DIRECTIONS: Nothing but an exact copy is asked for: the lines in the material below from the one with "wall art: present" through the one with "soap bottle: none", pictures excluded.

DATASET ENTRIES:
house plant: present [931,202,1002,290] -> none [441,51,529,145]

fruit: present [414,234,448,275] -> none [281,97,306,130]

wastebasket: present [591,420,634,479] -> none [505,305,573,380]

...

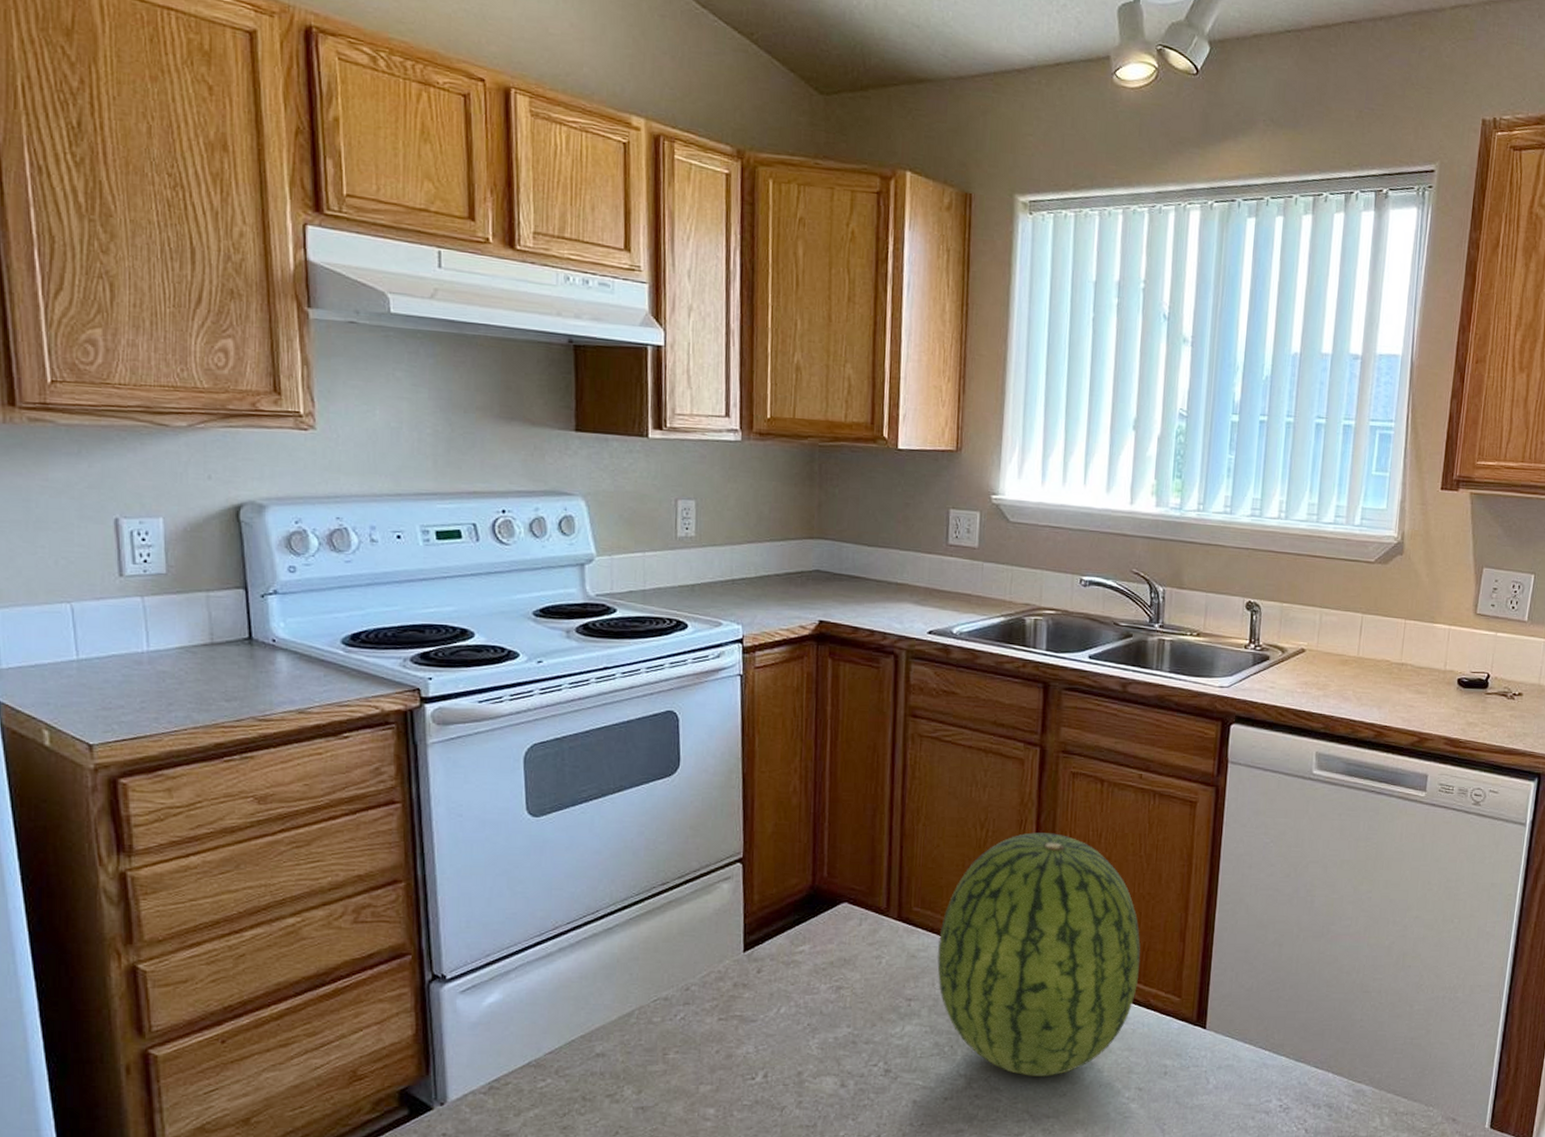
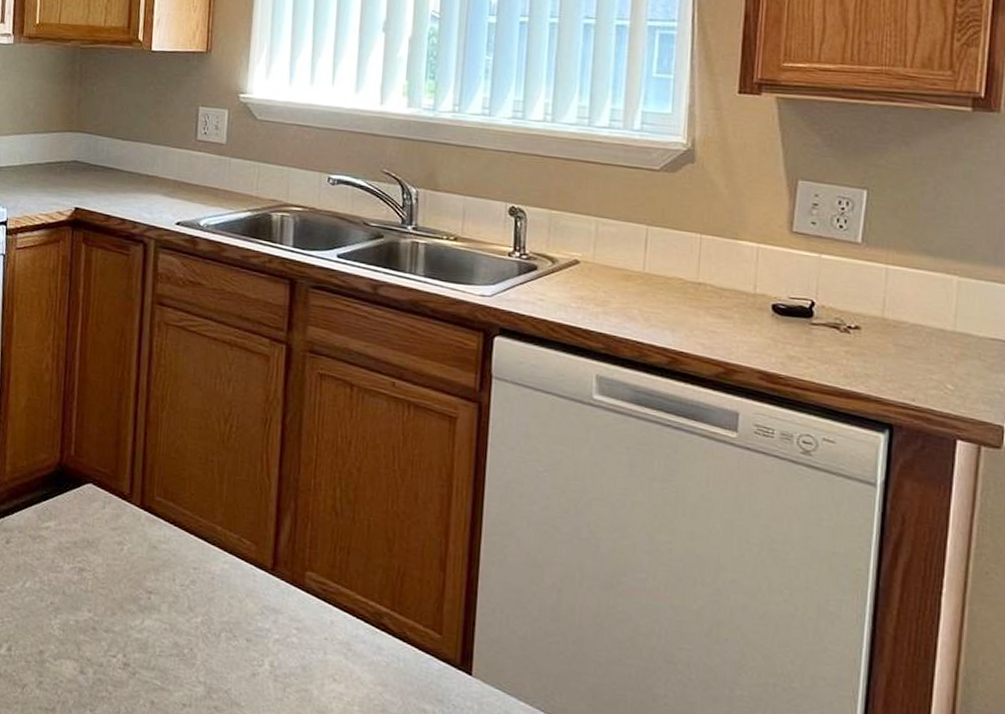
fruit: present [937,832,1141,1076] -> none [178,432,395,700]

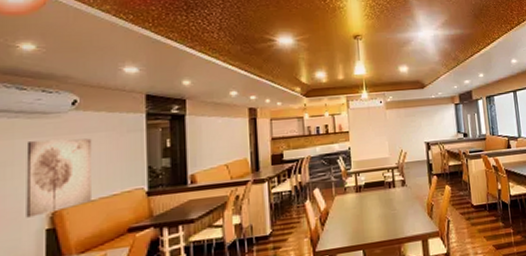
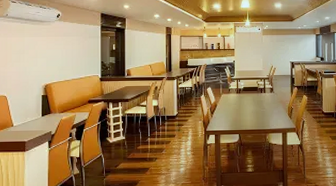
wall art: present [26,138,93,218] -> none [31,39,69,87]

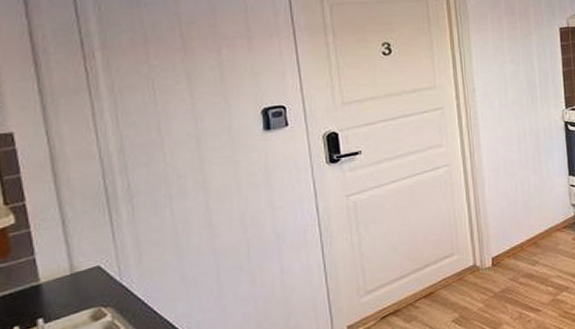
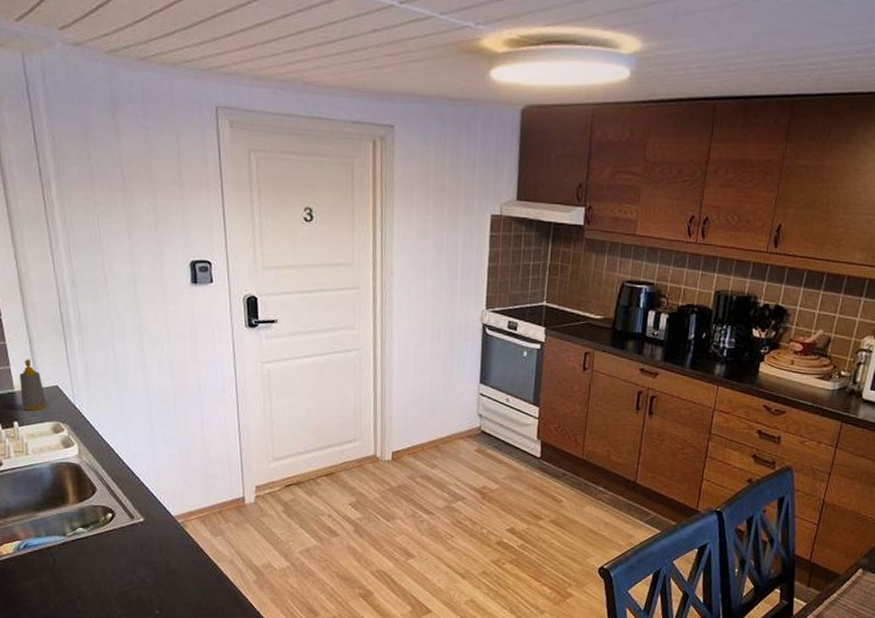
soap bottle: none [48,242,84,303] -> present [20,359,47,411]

SOLUTION TO THE EXERCISE:
wall art: present [26,138,93,218] -> none [31,39,69,87]

soap bottle: none [48,242,84,303] -> present [20,359,47,411]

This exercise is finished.